### Description of the task:
In the data below, find every line with the string "server" and pull it out.

### Study material:

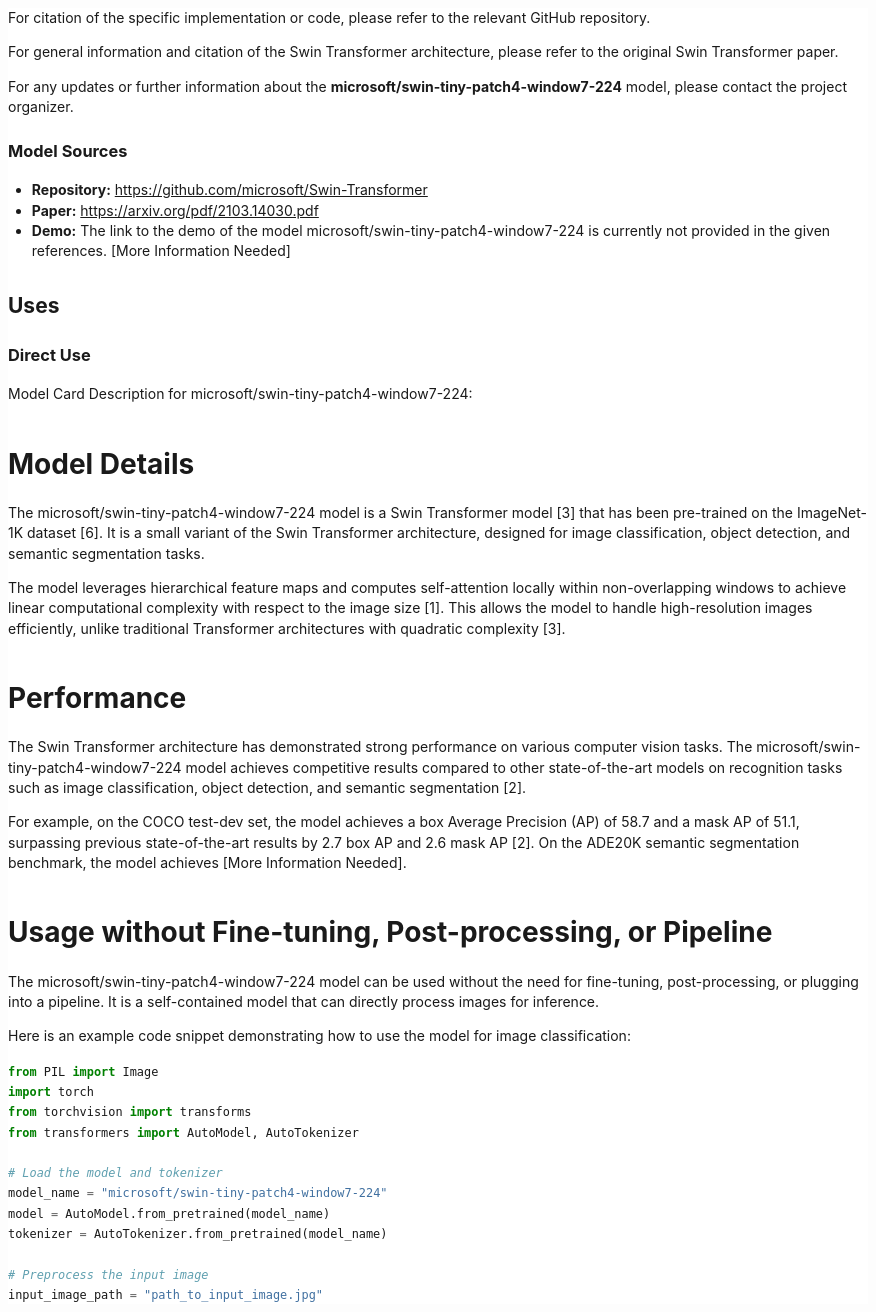 For citation of the specific implementation or code, please refer to the relevant GitHub repository.

For general information and citation of the Swin Transformer architecture, please refer to the original Swin Transformer paper.

For any updates or further information about the **microsoft/swin-tiny-patch4-window7-224** model, please contact the project organizer.
### Model Sources

- **Repository:** https://github.com/microsoft/Swin-Transformer
- **Paper:** https://arxiv.org/pdf/2103.14030.pdf
- **Demo:** The link to the demo of the model microsoft/swin-tiny-patch4-window7-224 is currently not provided in the given references. [More Information Needed]
## Uses

### Direct Use

Model Card Description for microsoft/swin-tiny-patch4-window7-224:

# Model Details

The microsoft/swin-tiny-patch4-window7-224 model is a Swin Transformer model [3] that has been pre-trained on the ImageNet-1K dataset [6]. It is a small variant of the Swin Transformer architecture, designed for image classification, object detection, and semantic segmentation tasks. 

The model leverages hierarchical feature maps and computes self-attention locally within non-overlapping windows to achieve linear computational complexity with respect to the image size [1]. This allows the model to handle high-resolution images efficiently, unlike traditional Transformer architectures with quadratic complexity [3].

# Performance

The Swin Transformer architecture has demonstrated strong performance on various computer vision tasks. The microsoft/swin-tiny-patch4-window7-224 model achieves competitive results compared to other state-of-the-art models on recognition tasks such as image classification, object detection, and semantic segmentation [2].

For example, on the COCO test-dev set, the model achieves a box Average Precision (AP) of 58.7 and a mask AP of 51.1, surpassing previous state-of-the-art results by 2.7 box AP and 2.6 mask AP [2]. On the ADE20K semantic segmentation benchmark, the model achieves [More Information Needed].

# Usage without Fine-tuning, Post-processing, or Pipeline

The microsoft/swin-tiny-patch4-window7-224 model can be used without the need for fine-tuning, post-processing, or plugging into a pipeline. It is a self-contained model that can directly process images for inference.

Here is an example code snippet demonstrating how to use the model for image classification:

```python
from PIL import Image
import torch
from torchvision import transforms
from transformers import AutoModel, AutoTokenizer

# Load the model and tokenizer
model_name = "microsoft/swin-tiny-patch4-window7-224"
model = AutoModel.from_pretrained(model_name)
tokenizer = AutoTokenizer.from_pretrained(model_name)

# Preprocess the input image
input_image_path = "path_to_input_image.jpg"
```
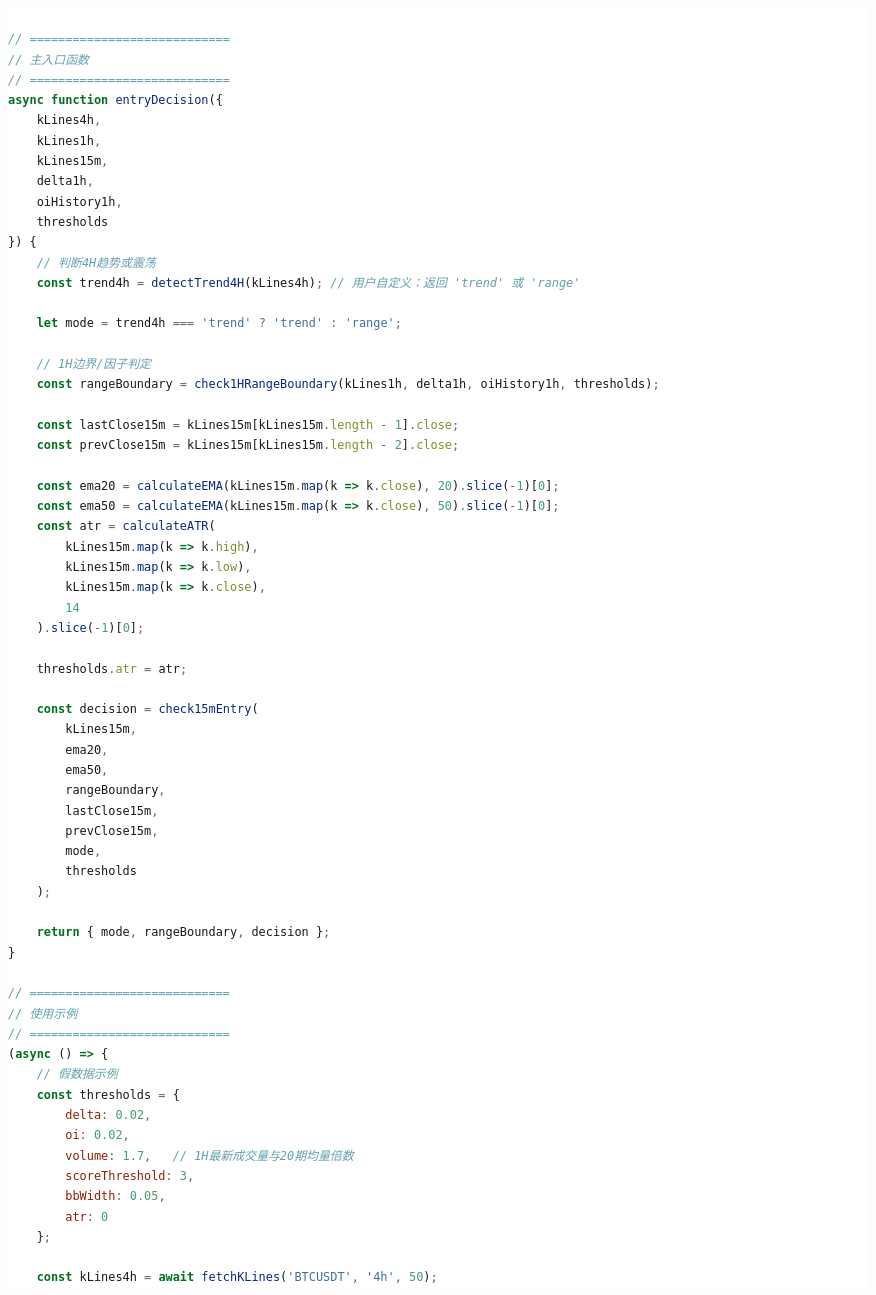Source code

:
 ```jsx

// ============================
// 主入口函数
// ============================
async function entryDecision({
    kLines4h,
    kLines1h,
    kLines15m,
    delta1h,
    oiHistory1h,
    thresholds
}) {
    // 判断4H趋势或震荡
    const trend4h = detectTrend4H(kLines4h); // 用户自定义：返回 'trend' 或 'range'

    let mode = trend4h === 'trend' ? 'trend' : 'range';

    // 1H边界/因子判定
    const rangeBoundary = check1HRangeBoundary(kLines1h, delta1h, oiHistory1h, thresholds);

    const lastClose15m = kLines15m[kLines15m.length - 1].close;
    const prevClose15m = kLines15m[kLines15m.length - 2].close;

    const ema20 = calculateEMA(kLines15m.map(k => k.close), 20).slice(-1)[0];
    const ema50 = calculateEMA(kLines15m.map(k => k.close), 50).slice(-1)[0];
    const atr = calculateATR(
        kLines15m.map(k => k.high),
        kLines15m.map(k => k.low),
        kLines15m.map(k => k.close),
        14
    ).slice(-1)[0];

    thresholds.atr = atr;

    const decision = check15mEntry(
        kLines15m,
        ema20,
        ema50,
        rangeBoundary,
        lastClose15m,
        prevClose15m,
        mode,
        thresholds
    );

    return { mode, rangeBoundary, decision };
}

// ============================
// 使用示例
// ============================
(async () => {
    // 假数据示例
    const thresholds = {
        delta: 0.02,
        oi: 0.02,
        volume: 1.7,   // 1H最新成交量与20期均量倍数
        scoreThreshold: 3,
        bbWidth: 0.05,
        atr: 0
    };

    const kLines4h = await fetchKLines('BTCUSDT', '4h', 50);
```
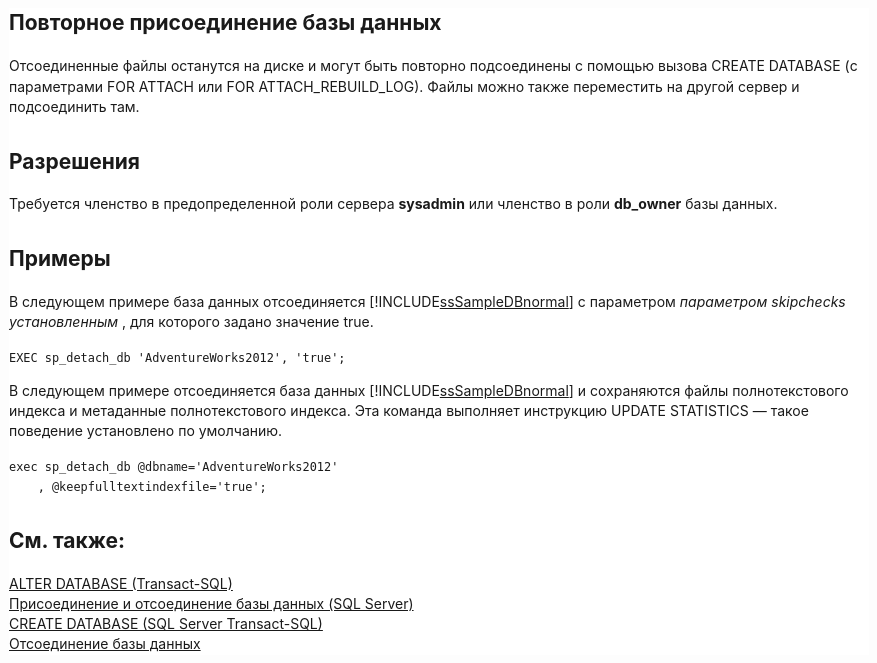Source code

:## <a name="reattaching-a-database"></a>Повторное присоединение базы данных  
 Отсоединенные файлы останутся на диске и могут быть повторно подсоединены с помощью вызова CREATE DATABASE (с параметрами FOR ATTACH или FOR ATTACH_REBUILD_LOG). Файлы можно также переместить на другой сервер и подсоединить там.  
  
## <a name="permissions"></a>Разрешения  
 Требуется членство в предопределенной роли сервера **sysadmin** или членство в роли **db_owner** базы данных.  
  
## <a name="examples"></a>Примеры  
 В следующем примере база данных отсоединяется [!INCLUDE[ssSampleDBnormal](../../includes/sssampledbnormal-md.md)] с параметром *параметром skipchecks установленным* , для которого задано значение true.  
  
```  
EXEC sp_detach_db 'AdventureWorks2012', 'true';  
```  
  
 В следующем примере отсоединяется база данных [!INCLUDE[ssSampleDBnormal](../../includes/sssampledbnormal-md.md)] и сохраняются файлы полнотекстового индекса и метаданные полнотекстового индекса. Эта команда выполняет инструкцию UPDATE STATISTICS — такое поведение установлено по умолчанию.  
  
```  
exec sp_detach_db @dbname='AdventureWorks2012'  
    , @keepfulltextindexfile='true';  
```  
  
## <a name="see-also"></a>См. также:  
 [ALTER DATABASE (Transact-SQL)](../../t-sql/statements/alter-database-transact-sql.md)   
 [Присоединение и отсоединение базы данных (SQL Server)](../../relational-databases/databases/database-detach-and-attach-sql-server.md)   
 [CREATE DATABASE (SQL Server Transact-SQL)](../../t-sql/statements/create-database-sql-server-transact-sql.md)   
 [Отсоединение базы данных](../../relational-databases/databases/detach-a-database.md)  
  
  
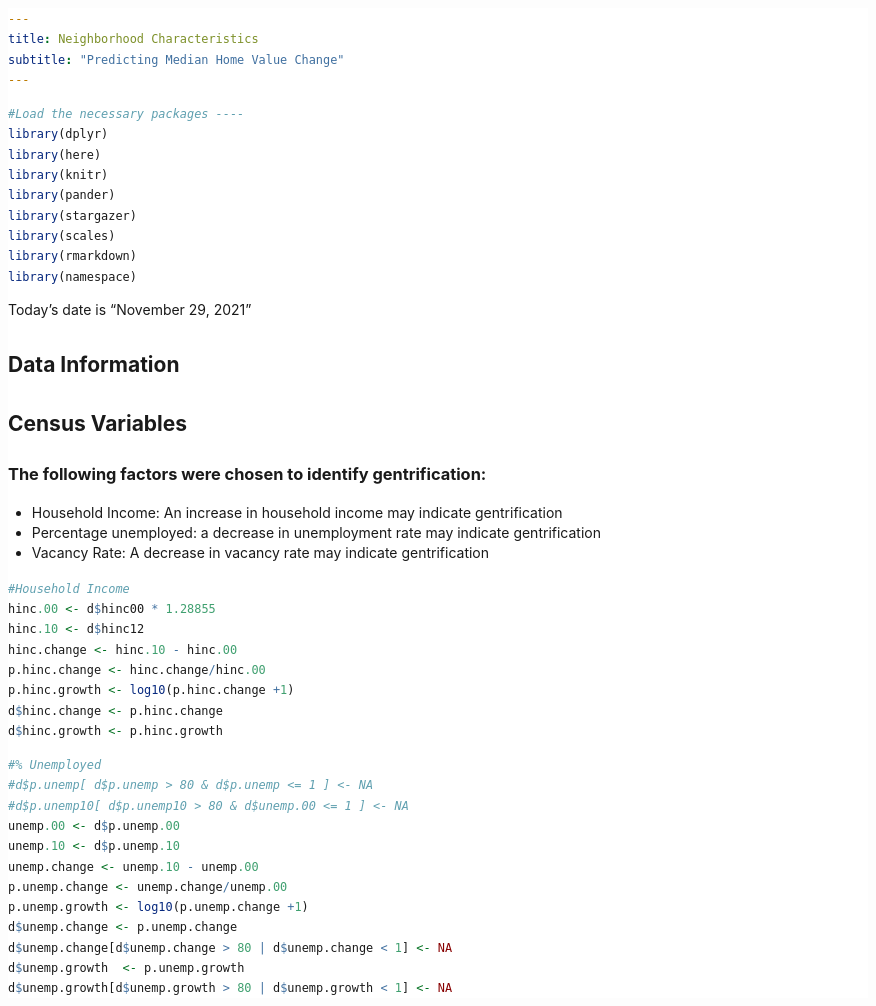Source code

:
 ```yaml
---
title: Neighborhood Characteristics
subtitle: "Predicting Median Home Value Change" 
---
```


``` r
#Load the necessary packages ----
library(dplyr)
library(here)
library(knitr)
library(pander)
library(stargazer)
library(scales)
library(rmarkdown)
library(namespace)
```

Today’s date is “November 29, 2021”

## Data Information

## Census Variables

### The following factors were chosen to identify gentrification:

-   Household Income: An increase in household income may indicate
    gentrification
-   Percentage unemployed: a decrease in unemployment rate may indicate
    gentrification
-   Vacancy Rate: A decrease in vacancy rate may indicate gentrification

``` r
#Household Income
hinc.00 <- d$hinc00 * 1.28855
hinc.10 <- d$hinc12
hinc.change <- hinc.10 - hinc.00
p.hinc.change <- hinc.change/hinc.00
p.hinc.growth <- log10(p.hinc.change +1)
d$hinc.change <- p.hinc.change
d$hinc.growth <- p.hinc.growth
```

``` r
#% Unemployed 
#d$p.unemp[ d$p.unemp > 80 & d$p.unemp <= 1 ] <- NA
#d$p.unemp10[ d$p.unemp10 > 80 & d$unemp.00 <= 1 ] <- NA
unemp.00 <- d$p.unemp.00
unemp.10 <- d$p.unemp.10
unemp.change <- unemp.10 - unemp.00
p.unemp.change <- unemp.change/unemp.00
p.unemp.growth <- log10(p.unemp.change +1)
d$unemp.change <- p.unemp.change
d$unemp.change[d$unemp.change > 80 | d$unemp.change < 1] <- NA
d$unemp.growth  <- p.unemp.growth
d$unemp.growth[d$unemp.growth > 80 | d$unemp.growth < 1] <- NA
```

### Exercise output:
 [Присоединение и отсоединение базы данных (SQL Server)](../../relational-databases/databases/database-detach-and-attach-sql-server.md)   
 [CREATE DATABASE (SQL Server Transact-SQL)](../../t-sql/statements/create-database-sql-server-transact-sql.md)   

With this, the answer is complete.